Abstract

Amide-based chelators DTPAm, EGTAm and ampam were synthesized to investigate which chelator most ideally coordinates [^nat/203Pb]Pb²⁺ ions for potential radiopharmaceutical applications. ¹H NMR spectroscopy was used to study each metal-ligand complex in the solution state. The ¹H NMR spectrum of [Pb(DTPAm)]²⁺ revealed minimal isomerization and fluxional behaviour compared to [Pb(EGTAm)]²⁺ and [Pb(ampam)]²⁺, both of which showed fewer spectral changes indicative of less static behaviour. The solid-state coordination properties of each complex were also examined from single crystal structures that were studied by X-ray diffraction (XRD). In the solid-state, octadentate DTPAm coordinated Pb²⁺ to form an eight-coordinate hemidirected complex; octadentate EGTAm coordinated Pb²⁺ forming a ten-coordinate holodirected complex with a bidentate NO₃^- ion also coordinated to the metal centre; decadentate ampam completely encapsulated the Pb²⁺ ion to form a ten-coordinate holodirected complex with a C₂ axis of symmetry.

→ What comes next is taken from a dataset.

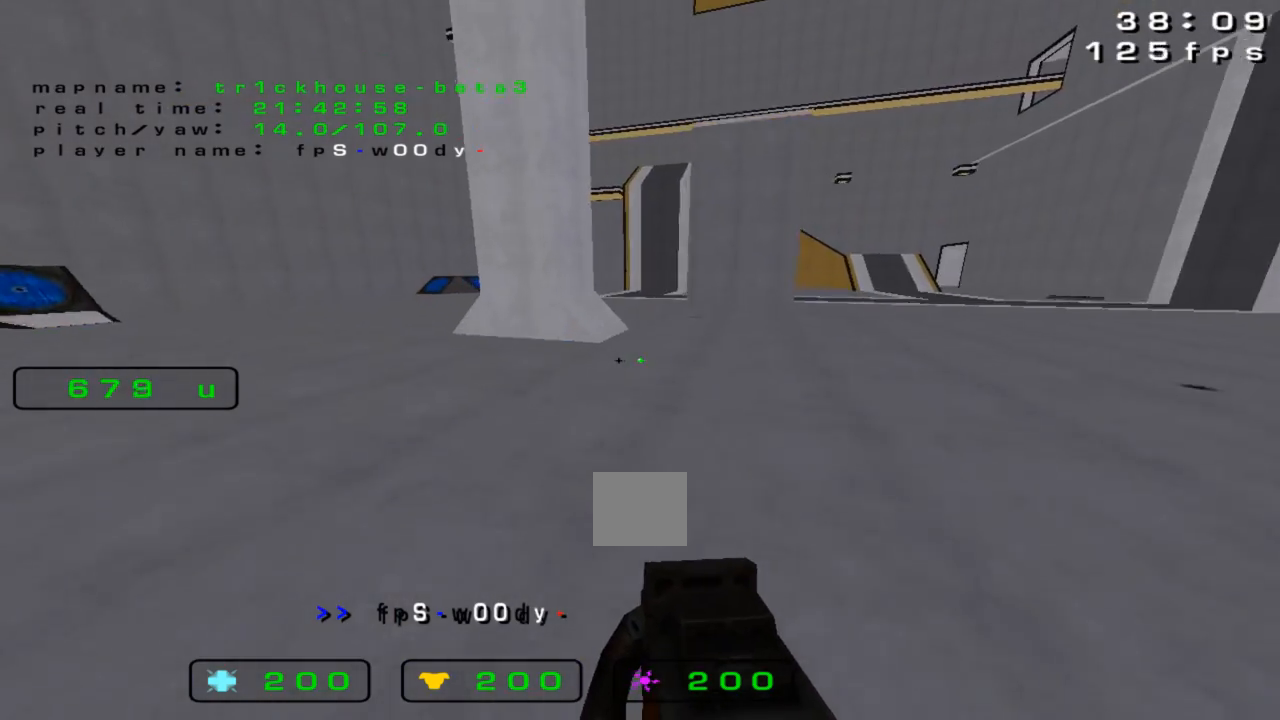
{"keys": ["up"], "events": [[467, "right", "up"]]}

Potentiometric titrations were carried out to assess the thermodynamic stability of each metal-ligand complex. The pM values obtained for [Pb(DTPAm)]²⁺, [Pb(EGTAm)]²⁺ and [Pb(ampam)]²⁺ were 9.7, 7.2 and 10.2, respectively. The affinity of each chelator for Pb²⁺ ions was tested by [²⁰³Pb]Pb²⁺ radiolabeling studies to evaluate their prospects as chelators for [^203/212Pb]Pb²⁺-based radiopharmaceuticals. DTPAm radiolabeled [²⁰³Pb]Pb²⁺ ions achieving molar activities as high as 3.5 MBq μmol^-1 within 15 minutes, at 25 °C, whereas EGTAm and ampam produced lower molar activities of 0.25 MBq μmol^-1 within 30 minutes, at 37 °C. EGTAm and ampam were therefore deemed unsuitable for [^203/212Pb]Pb²⁺-based radiopharmaceutical applications, while DTPAm warrants further studies.